Your assignment ▸ Among the records below, find each line that includes the string "transform" and copy it.
- - - -
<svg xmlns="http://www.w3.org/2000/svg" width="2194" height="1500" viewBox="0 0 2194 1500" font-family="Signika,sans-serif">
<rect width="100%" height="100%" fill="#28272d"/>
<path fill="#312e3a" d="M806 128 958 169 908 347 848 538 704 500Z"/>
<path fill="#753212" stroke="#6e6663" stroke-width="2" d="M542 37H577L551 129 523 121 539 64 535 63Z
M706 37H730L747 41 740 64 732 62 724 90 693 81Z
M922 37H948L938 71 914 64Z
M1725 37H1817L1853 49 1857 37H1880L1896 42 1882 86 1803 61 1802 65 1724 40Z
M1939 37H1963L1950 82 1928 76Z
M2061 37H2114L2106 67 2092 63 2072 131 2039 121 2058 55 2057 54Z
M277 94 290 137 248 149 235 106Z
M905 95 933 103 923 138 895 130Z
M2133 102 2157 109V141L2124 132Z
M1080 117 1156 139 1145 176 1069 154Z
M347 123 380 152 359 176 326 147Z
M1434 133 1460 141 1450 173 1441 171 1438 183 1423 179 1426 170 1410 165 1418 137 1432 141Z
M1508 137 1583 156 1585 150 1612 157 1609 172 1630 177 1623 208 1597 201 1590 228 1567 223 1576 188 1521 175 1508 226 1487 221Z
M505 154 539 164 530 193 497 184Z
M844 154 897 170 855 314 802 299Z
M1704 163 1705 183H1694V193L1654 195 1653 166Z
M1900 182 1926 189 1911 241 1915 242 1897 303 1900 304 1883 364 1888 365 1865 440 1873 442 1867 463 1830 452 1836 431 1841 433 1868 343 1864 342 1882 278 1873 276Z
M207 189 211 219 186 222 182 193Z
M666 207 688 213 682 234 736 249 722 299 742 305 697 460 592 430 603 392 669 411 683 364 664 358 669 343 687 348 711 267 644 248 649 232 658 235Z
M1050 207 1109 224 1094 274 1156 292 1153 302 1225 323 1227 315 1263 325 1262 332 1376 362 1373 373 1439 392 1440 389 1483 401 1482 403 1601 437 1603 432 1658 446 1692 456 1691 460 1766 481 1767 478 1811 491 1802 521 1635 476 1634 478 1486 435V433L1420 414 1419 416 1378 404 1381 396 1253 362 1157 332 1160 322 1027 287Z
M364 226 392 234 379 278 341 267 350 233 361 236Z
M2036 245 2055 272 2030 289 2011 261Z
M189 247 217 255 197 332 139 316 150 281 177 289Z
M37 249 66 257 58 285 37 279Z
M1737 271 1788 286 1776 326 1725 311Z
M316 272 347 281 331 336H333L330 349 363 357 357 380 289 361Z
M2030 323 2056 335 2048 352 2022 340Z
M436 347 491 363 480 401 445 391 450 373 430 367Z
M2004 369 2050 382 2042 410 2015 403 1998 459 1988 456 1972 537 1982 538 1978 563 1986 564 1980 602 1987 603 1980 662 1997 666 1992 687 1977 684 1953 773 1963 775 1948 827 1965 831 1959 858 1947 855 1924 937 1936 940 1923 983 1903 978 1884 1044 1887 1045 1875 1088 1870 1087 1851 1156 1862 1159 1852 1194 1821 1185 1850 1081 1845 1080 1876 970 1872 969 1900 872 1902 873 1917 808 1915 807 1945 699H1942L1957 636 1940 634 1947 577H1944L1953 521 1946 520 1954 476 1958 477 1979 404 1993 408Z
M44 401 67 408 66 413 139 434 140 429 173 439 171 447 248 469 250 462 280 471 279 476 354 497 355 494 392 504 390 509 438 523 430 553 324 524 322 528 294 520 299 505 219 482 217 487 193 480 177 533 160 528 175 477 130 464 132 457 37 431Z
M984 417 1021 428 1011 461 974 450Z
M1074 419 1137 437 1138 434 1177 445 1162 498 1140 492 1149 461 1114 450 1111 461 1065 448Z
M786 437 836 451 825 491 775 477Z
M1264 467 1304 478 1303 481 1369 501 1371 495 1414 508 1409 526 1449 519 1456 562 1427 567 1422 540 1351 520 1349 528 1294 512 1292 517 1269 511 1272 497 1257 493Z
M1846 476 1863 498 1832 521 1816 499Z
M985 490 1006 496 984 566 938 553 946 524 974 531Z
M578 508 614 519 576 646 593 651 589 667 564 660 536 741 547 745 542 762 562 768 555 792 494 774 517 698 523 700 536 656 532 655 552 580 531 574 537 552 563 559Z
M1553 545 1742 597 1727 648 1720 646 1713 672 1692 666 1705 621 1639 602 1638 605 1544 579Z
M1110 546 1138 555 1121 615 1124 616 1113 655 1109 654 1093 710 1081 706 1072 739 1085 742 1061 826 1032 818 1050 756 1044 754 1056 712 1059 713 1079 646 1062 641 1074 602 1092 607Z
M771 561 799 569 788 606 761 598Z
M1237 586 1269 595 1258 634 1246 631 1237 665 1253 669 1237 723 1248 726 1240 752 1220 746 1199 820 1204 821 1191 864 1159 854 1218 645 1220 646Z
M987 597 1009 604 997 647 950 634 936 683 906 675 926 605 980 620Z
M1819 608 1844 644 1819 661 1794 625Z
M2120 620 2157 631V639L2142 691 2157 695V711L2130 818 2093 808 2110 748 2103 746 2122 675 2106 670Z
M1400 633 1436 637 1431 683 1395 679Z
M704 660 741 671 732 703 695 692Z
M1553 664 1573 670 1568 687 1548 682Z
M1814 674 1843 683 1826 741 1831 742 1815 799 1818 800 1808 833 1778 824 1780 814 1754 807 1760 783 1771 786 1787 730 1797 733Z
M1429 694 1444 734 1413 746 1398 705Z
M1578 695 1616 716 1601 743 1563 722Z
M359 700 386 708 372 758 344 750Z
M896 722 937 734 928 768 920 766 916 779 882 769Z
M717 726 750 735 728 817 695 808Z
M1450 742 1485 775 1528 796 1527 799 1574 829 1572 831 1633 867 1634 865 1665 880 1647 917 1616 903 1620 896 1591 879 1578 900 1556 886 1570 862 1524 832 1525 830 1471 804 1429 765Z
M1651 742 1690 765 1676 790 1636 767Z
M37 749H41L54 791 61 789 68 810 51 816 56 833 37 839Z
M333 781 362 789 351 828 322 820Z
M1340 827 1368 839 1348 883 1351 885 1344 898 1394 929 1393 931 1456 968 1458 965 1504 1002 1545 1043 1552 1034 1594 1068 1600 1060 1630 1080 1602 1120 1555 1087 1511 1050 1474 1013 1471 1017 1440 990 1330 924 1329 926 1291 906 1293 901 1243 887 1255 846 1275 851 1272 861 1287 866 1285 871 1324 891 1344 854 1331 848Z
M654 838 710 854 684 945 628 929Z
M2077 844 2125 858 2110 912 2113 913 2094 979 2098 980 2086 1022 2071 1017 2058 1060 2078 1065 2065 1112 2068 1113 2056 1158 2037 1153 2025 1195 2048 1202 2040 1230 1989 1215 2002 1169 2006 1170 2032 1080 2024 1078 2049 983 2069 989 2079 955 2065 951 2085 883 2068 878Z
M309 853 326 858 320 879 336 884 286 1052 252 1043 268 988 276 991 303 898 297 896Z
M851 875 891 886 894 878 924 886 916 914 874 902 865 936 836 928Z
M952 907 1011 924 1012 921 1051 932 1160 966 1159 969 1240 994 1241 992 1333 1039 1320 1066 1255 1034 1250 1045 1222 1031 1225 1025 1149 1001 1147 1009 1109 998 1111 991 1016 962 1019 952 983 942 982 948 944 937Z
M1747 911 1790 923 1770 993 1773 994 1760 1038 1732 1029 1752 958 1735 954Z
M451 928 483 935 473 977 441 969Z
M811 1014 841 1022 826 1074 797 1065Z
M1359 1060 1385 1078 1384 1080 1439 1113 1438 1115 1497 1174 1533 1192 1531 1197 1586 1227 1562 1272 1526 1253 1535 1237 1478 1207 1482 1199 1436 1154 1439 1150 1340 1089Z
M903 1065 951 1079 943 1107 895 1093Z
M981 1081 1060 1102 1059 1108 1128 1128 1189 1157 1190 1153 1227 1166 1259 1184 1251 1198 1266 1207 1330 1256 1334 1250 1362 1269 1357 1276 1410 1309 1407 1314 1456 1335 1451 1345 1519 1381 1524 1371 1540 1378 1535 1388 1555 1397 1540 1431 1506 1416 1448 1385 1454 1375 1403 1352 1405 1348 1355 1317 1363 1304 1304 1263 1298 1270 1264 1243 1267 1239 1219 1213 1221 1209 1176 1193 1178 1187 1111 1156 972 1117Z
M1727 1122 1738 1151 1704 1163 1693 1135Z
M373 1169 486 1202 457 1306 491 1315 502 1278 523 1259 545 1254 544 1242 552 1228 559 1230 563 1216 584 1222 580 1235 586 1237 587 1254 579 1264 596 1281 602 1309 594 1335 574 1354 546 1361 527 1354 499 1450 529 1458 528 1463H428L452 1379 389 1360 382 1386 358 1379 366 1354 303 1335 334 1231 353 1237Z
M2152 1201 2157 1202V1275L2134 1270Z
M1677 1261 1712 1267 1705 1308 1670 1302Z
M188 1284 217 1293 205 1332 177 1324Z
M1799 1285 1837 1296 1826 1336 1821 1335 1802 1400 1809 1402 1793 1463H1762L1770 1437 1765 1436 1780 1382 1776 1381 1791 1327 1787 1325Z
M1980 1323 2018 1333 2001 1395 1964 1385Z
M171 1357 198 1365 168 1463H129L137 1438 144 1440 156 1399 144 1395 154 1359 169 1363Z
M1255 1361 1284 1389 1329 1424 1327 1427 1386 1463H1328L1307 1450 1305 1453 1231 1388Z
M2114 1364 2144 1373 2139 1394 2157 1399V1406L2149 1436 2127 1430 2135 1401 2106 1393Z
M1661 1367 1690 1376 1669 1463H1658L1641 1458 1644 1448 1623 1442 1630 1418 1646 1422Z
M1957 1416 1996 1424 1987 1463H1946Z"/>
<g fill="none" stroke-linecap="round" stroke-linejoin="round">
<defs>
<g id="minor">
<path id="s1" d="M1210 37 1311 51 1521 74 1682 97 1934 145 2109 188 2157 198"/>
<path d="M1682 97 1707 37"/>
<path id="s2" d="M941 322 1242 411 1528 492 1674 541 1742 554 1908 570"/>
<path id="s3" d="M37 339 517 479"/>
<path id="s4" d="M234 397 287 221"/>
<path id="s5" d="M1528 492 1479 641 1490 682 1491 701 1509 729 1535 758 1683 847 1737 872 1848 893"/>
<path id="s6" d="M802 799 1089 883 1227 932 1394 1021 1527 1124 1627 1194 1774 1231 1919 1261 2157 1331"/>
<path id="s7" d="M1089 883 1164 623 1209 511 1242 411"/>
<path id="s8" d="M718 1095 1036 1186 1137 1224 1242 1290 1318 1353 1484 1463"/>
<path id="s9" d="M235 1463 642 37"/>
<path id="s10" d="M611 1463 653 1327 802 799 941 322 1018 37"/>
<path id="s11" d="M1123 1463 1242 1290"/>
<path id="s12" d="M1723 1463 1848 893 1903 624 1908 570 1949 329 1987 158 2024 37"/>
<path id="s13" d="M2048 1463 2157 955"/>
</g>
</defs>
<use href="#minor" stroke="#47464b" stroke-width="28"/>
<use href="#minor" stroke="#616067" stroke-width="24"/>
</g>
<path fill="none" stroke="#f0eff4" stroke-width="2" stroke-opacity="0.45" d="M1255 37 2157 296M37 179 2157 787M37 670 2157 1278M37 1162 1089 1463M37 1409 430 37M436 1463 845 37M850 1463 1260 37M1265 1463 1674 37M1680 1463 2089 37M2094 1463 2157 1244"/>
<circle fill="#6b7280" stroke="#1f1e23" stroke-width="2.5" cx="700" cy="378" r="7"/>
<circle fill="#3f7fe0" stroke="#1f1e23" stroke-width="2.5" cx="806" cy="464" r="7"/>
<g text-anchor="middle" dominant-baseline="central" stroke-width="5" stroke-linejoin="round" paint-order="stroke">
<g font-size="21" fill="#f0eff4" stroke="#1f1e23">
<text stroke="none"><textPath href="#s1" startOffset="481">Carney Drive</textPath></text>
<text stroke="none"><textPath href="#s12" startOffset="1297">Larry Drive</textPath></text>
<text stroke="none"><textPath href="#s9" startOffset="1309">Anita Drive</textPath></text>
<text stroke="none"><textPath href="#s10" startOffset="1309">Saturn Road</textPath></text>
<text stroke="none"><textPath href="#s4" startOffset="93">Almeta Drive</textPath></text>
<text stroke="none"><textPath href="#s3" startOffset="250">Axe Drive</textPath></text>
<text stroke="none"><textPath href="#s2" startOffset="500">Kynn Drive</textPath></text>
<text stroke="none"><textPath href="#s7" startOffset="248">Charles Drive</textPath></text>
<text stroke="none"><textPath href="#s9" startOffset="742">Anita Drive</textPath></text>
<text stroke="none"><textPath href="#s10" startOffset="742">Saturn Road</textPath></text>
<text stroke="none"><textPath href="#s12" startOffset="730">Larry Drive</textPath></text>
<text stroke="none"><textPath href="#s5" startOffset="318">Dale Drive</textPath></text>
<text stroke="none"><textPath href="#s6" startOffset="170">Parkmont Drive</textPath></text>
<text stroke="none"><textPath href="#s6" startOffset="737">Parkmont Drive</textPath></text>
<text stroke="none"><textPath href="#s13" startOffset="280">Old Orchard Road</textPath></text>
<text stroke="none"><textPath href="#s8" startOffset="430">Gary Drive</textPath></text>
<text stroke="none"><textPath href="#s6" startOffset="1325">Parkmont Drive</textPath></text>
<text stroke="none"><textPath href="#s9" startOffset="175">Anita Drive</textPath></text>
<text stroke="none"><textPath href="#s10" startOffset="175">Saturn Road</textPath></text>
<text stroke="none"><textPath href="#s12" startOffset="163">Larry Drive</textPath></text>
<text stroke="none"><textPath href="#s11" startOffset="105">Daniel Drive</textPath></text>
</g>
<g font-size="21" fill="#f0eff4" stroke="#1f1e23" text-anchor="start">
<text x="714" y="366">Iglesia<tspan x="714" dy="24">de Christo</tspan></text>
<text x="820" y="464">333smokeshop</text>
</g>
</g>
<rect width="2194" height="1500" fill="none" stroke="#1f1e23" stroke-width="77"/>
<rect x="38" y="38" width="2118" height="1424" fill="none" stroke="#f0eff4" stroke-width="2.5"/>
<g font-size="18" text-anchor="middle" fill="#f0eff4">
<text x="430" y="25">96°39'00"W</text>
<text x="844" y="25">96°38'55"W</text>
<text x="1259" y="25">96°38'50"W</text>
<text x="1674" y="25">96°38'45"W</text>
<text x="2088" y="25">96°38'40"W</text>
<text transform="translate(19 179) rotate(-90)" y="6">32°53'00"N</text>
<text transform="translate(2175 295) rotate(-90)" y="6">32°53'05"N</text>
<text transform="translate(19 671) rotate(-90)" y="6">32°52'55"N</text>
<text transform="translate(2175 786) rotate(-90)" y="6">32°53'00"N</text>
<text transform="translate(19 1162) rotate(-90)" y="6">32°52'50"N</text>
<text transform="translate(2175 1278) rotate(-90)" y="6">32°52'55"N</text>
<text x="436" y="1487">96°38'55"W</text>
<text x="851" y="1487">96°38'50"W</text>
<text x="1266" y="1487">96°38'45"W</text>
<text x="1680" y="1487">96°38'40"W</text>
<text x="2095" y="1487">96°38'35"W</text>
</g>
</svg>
- - - -
Solution to the exercise ▸
<text transform="translate(19 179) rotate(-90)" y="6">32°53'00"N</text>
<text transform="translate(2175 295) rotate(-90)" y="6">32°53'05"N</text>
<text transform="translate(19 671) rotate(-90)" y="6">32°52'55"N</text>
<text transform="translate(2175 786) rotate(-90)" y="6">32°53'00"N</text>
<text transform="translate(19 1162) rotate(-90)" y="6">32°52'50"N</text>
<text transform="translate(2175 1278) rotate(-90)" y="6">32°52'55"N</text>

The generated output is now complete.